Рапорт

Андрей Андреич
Майор милиции Гавкин сидел на кухне и размышлял об отставке. Процесс был мучительным. С одной стороны, Гавкин любил свою работу, с другой же, ненавидел размер денежного содержания. Дилемма была налицо и заключалась в необходимости принять одно единственное решение: писать или не писать рапорт.

Супруга майора, дама ещё вполне молодая, хотя и давно не юная, мать двоих несовершеннолетних дочерей, склоняла мужа и отца семейства к рапорту. Мотив её претензий хотя и был меркантилен, но имел под собой достаточно убедительные бытовые корни: денег семье милиционера катастрофически недоставало. То есть, быть может, их ещё как-нибудь и могло бы хватить, но майор помимо благородной заботы о собственном семействе имел ещё две дорогостоящих слабости: он пил водку и ездил на машине. Первая отнимала значительную долю милицейского жалования, вторая – постоянно требовала бензина и запасных частей, что тоже изрядно лупило по семейному бюджету.

Борьба мадам Гавкиной с пагубными увлечениями мужа длилась на протяжении всей супружеской жизни и не привела ни к чему. В жестокой схватке идей водка и автомобиль одерживали уверенную победу. Смирившись с этим, Гавкина решила, что проще будет одолеть МВД, и начала осаду.

- Как можно прокормить семью на пятнадцать тысяч? – жаловалась она мужу, подавая ему вечернюю котлету. – Старшей надо за танцы платить и за французский. Не забывай, ей скоро в институт. А младшенькая всё время потребляет памперсы и яблочное пюре. Ты помнишь, сколько стоят памперсы?

Майор капризно морщил нос на холодную котлету, а на вопросы жены лукаво улыбался мутными от водки глазами. Он смутно представлял себе стоимость памперсов, но остро ощущал, что эти изделия сильно мешают ему потреблять водку в желаемом количестве. А ещё у подержанного «жигулёнка» Гавкина потёк главный тормозной цилиндр, и тут уж майору было не до «французских танцев».

- Вот опять ты в гараже нализался, - агрессивно замечала жена. – Продать бы эту чёртову машину, тогда бы и денег в семье больше стало…

С лица майора тотчас сползала идиотская улыбка. Он делался пасмурным. Разговоры о продаже машины сердили и одновременно угнетали милиционера. В такие минуты Гавкин наполнялся яростной грустью по поводу своей тяжёлой жизни, выпивал рюмку, после чего с ядовитым злорадством представлял себе, как будет подавать начальнику рапорт на увольнение.
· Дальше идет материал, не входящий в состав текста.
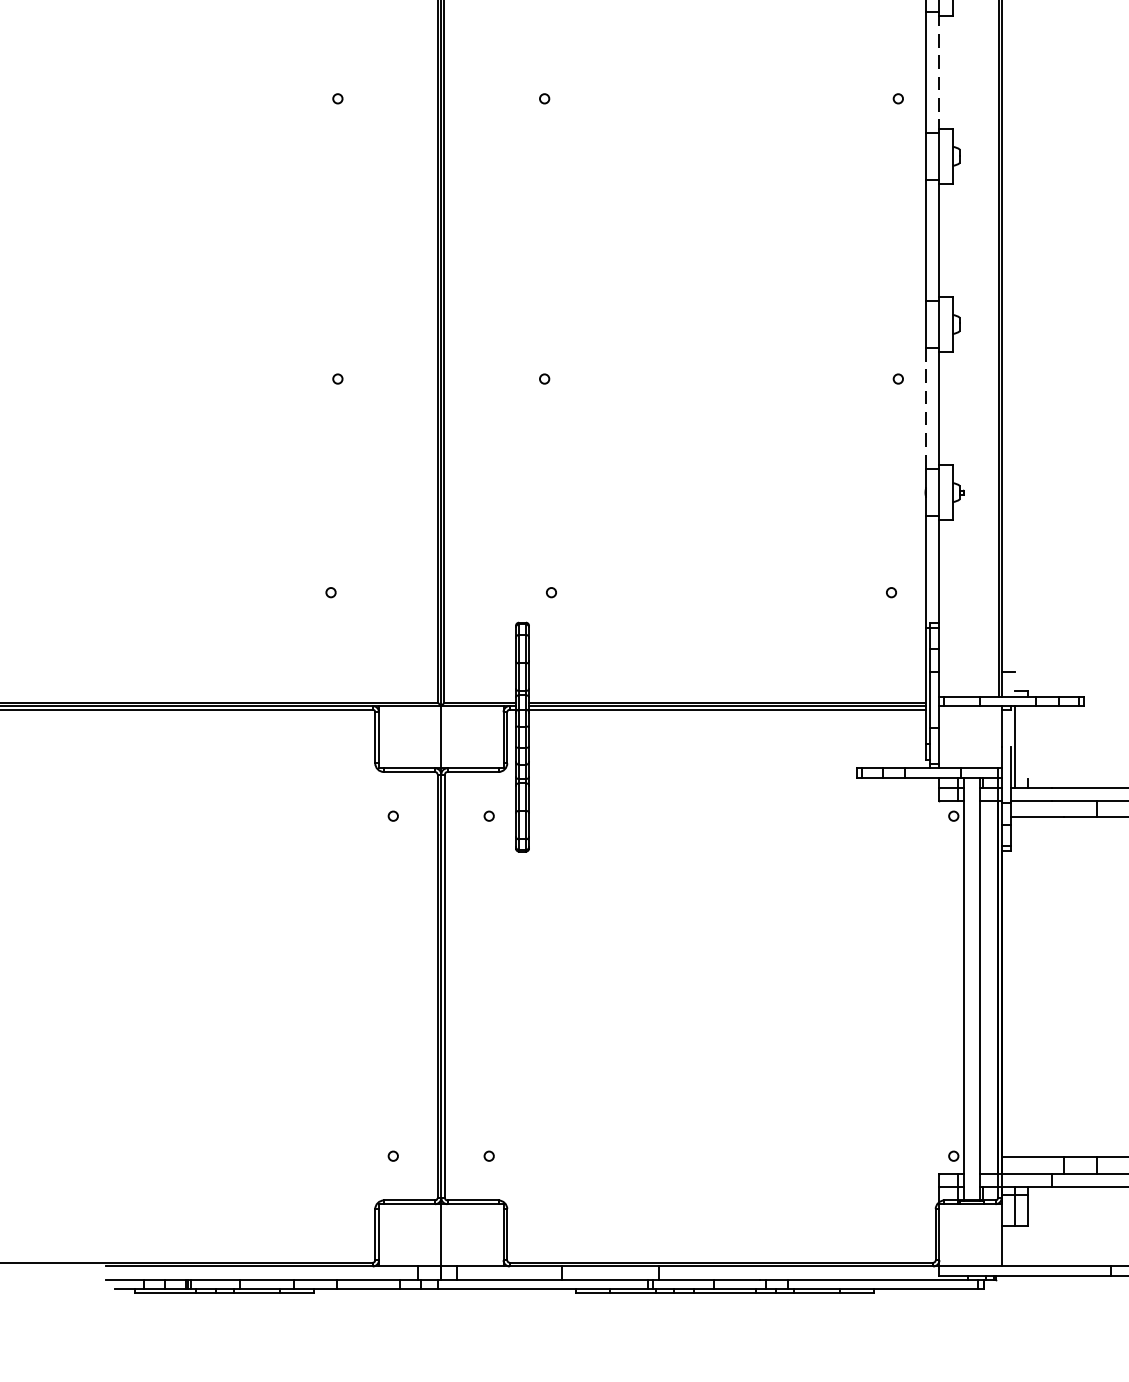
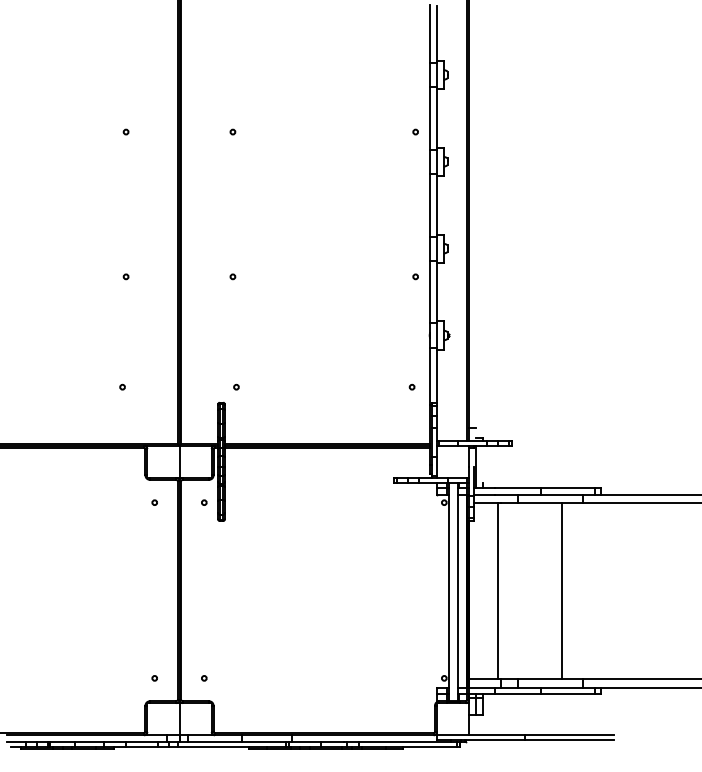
line: (938, 70) -> (436, 117), dashed -> solid
line: (927, 409) -> (430, 292), dashed -> solid
line: (1056, 988) -> (497, 591), added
Съев котлету, майор по обыкновению уединялся в туалете. Там он мог спокойно, избегая стороннего давления, размышлять о чём угодно. Однако, несмотря на широту возможностей, проклятые мысли упорно роились вокруг пресловутого рапорта.

«Вот, если бы прибавили к окладу тысяч десять, - соблазнял себя майор несбыточной мечтой, - не пришлось бы увольняться… А так… Эх! Что за жизнь… И с подполом прокатили, сволочи. Четыре года в майорах отходил, думал, уволюсь как человек, а они… Из-за какого-то вонючего выговора… Скоты!»

Вспоминались Гавкину и другие обидные несправедливости, что укрепляло его решимость написать рапорт. «Вот выйду в пятницу, и напишу! – мстительно замышлял майор, но, подумав и слегка остыв, оставлял себе маленькую лазейку: - Нет. Лучше всё-таки в понедельник. Рапорты всегда пишут в понедельник. Зачем ребятам пятницу отравлять? К тому же в пятницу Петрович день рождения справляет. Надо будет посидеть как следует…» И рапорт откладывался до понедельника.

В понедельник, мучимый головной болью и жгучей сухостью во рту, майор садился за руль «жигулёнка» и, пренебрегая правилами дорожного движения, мчался на службу. «Как же я буду ездить без ксивы-то?» – удивлялся майор своему намерению писать рапорт и в несогласии качал головой.